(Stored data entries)
· · ·

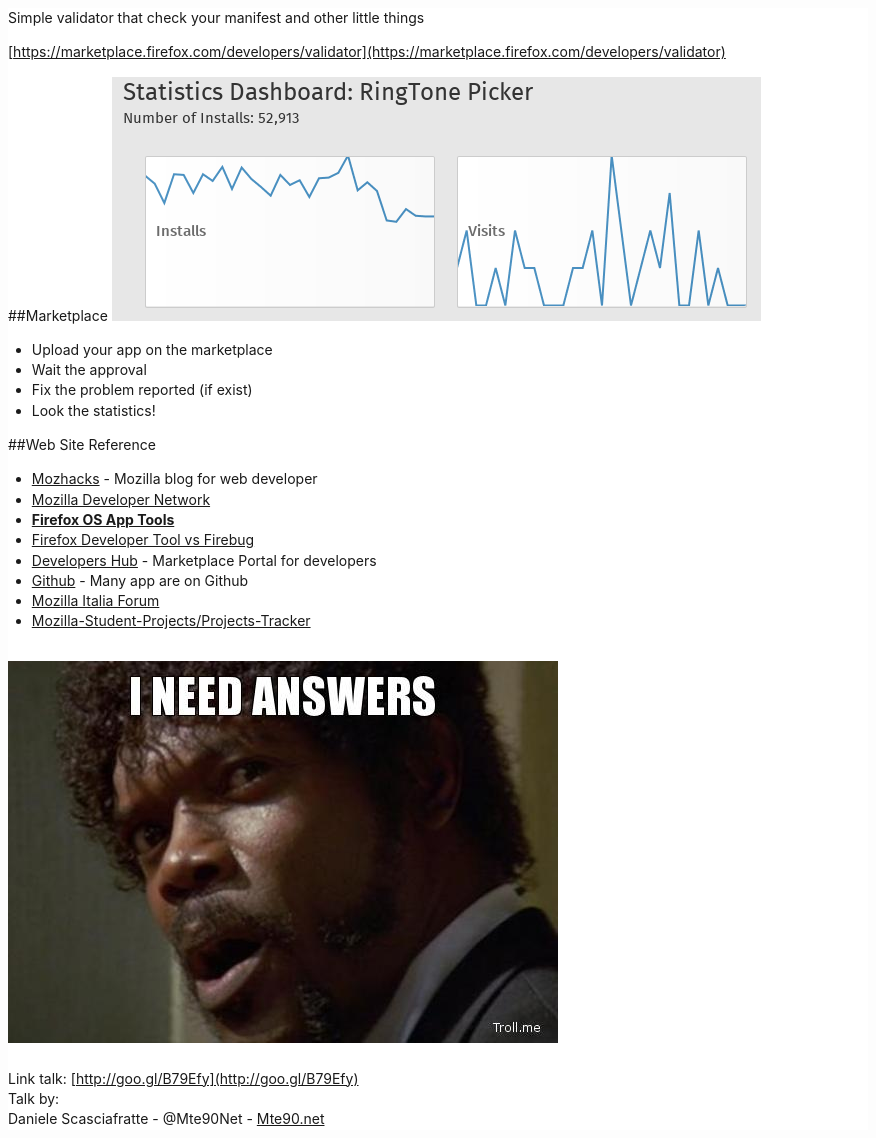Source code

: Simple validator that check your manifest and other little things  

[https://marketplace.firefox.com/developers/validator](https://marketplace.firefox.com/developers/validator)

##Marketplace
![](./img/statistics.png)  

* Upload your app on the marketplace
* Wait the approval
* Fix the problem reported (if exist)
* Look the statistics!

##Web Site Reference

* [Mozhacks](https://hacks.mozilla.org/category/firefox-os/) - Mozilla blog for web developer
* [Mozilla Developer Network](https://developer.mozilla.org/it/) 
* [**Firefox OS App Tools**](https://developer.mozilla.org/en-US/Apps/Reference/Firefox_OS_app_tools)
* [Firefox Developer Tool vs Firebug](http://www.mte90.net/en/2014/06/firefox-developer-tool-vs-firebug/)
* [Developers Hub](https://marketplace.firefox.com/developers/) - Marketplace Portal for developers
* [Github](http://www.github.com) - Many app are on Github
* [Mozilla Italia Forum](http://forum.mozillaitalia.org/)
* [Mozilla-Student-Projects/Projects-Tracker](https://github.com/Mozilla-Student-Projects/Projects-Tracker/issues)

##
![](./img/question.jpg)  
<br>
Link talk: [http://goo.gl/B79Efy](http://goo.gl/B79Efy)  
Talk by:  
Daniele Scasciafratte - @Mte90Net - [Mte90.net](http://www.mte90.net)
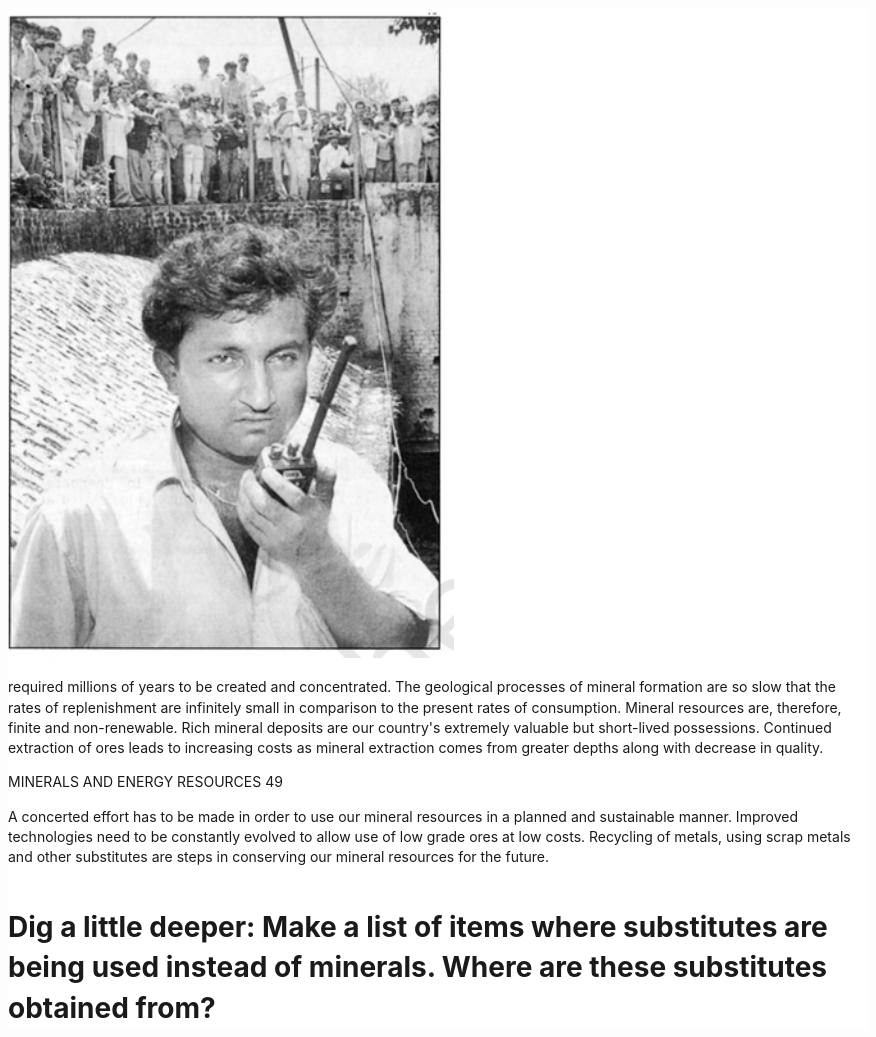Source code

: ![](_page_7_Picture_20.jpeg)

required millions of years to be created and concentrated. The geological processes of mineral formation are so slow that the rates of replenishment are infinitely small in comparison to the present rates of consumption. Mineral resources are, therefore, finite and non-renewable. Rich mineral deposits are our country's extremely valuable but short-lived possessions. Continued extraction of ores leads to increasing costs as mineral extraction comes from greater depths along with decrease in quality.

MINERALS AND ENERGY RESOURCES 49

A concerted effort has to be made in order to use our mineral resources in a planned and sustainable manner. Improved technologies need to be constantly evolved to allow use of low grade ores at low costs. Recycling of metals, using scrap metals and other substitutes are steps in conserving our mineral resources for the future.

# **Dig a little deeper:** Make a list of items where substitutes are being used instead of minerals. Where are these substitutes obtained from?
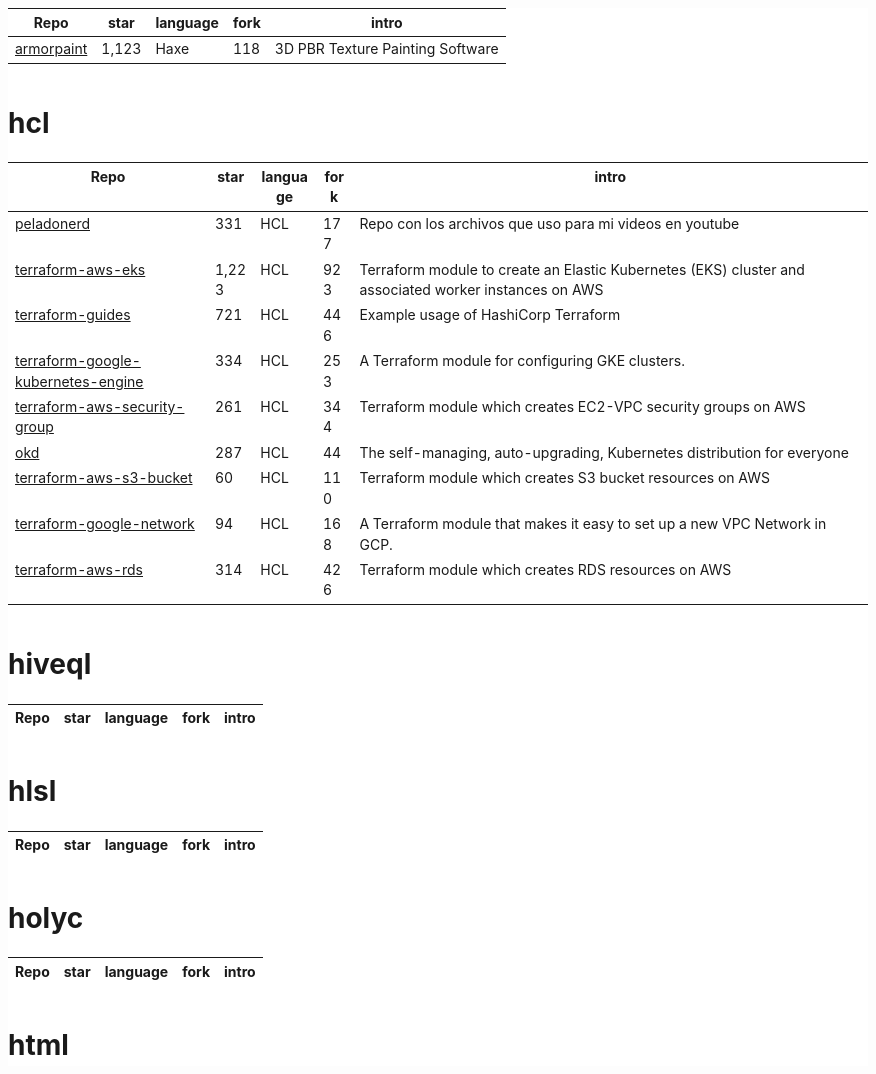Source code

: Repo|star|language|fork|intro
-|-|-|-|-
[armorpaint](https://github.com/armory3d/armorpaint)|1,123|Haxe|118|3D PBR Texture Painting Software


# hcl

Repo|star|language|fork|intro
-|-|-|-|-
[peladonerd](https://github.com/pablokbs/peladonerd)|331|HCL|177|Repo con los archivos que uso para mi videos en youtube
[terraform-aws-eks](https://github.com/terraform-aws-modules/terraform-aws-eks)|1,223|HCL|923|Terraform module to create an Elastic Kubernetes (EKS) cluster and associated worker instances on AWS
[terraform-guides](https://github.com/hashicorp/terraform-guides)|721|HCL|446|Example usage of HashiCorp Terraform
[terraform-google-kubernetes-engine](https://github.com/terraform-google-modules/terraform-google-kubernetes-engine)|334|HCL|253|A Terraform module for configuring GKE clusters.
[terraform-aws-security-group](https://github.com/terraform-aws-modules/terraform-aws-security-group)|261|HCL|344|Terraform module which creates EC2-VPC security groups on AWS
[okd](https://github.com/openshift/okd)|287|HCL|44|The self-managing, auto-upgrading, Kubernetes distribution for everyone
[terraform-aws-s3-bucket](https://github.com/terraform-aws-modules/terraform-aws-s3-bucket)|60|HCL|110|Terraform module which creates S3 bucket resources on AWS
[terraform-google-network](https://github.com/terraform-google-modules/terraform-google-network)|94|HCL|168|A Terraform module that makes it easy to set up a new VPC Network in GCP.
[terraform-aws-rds](https://github.com/terraform-aws-modules/terraform-aws-rds)|314|HCL|426|Terraform module which creates RDS resources on AWS


# hiveql

Repo|star|language|fork|intro
-|-|-|-|-



# hlsl

Repo|star|language|fork|intro
-|-|-|-|-



# holyc

Repo|star|language|fork|intro
-|-|-|-|-



# html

· · ·

§ EXERCISE GOAL: Tally the lines in the data above that contain the string "creates". Give only the number.

§ ANSWER SPACE: 3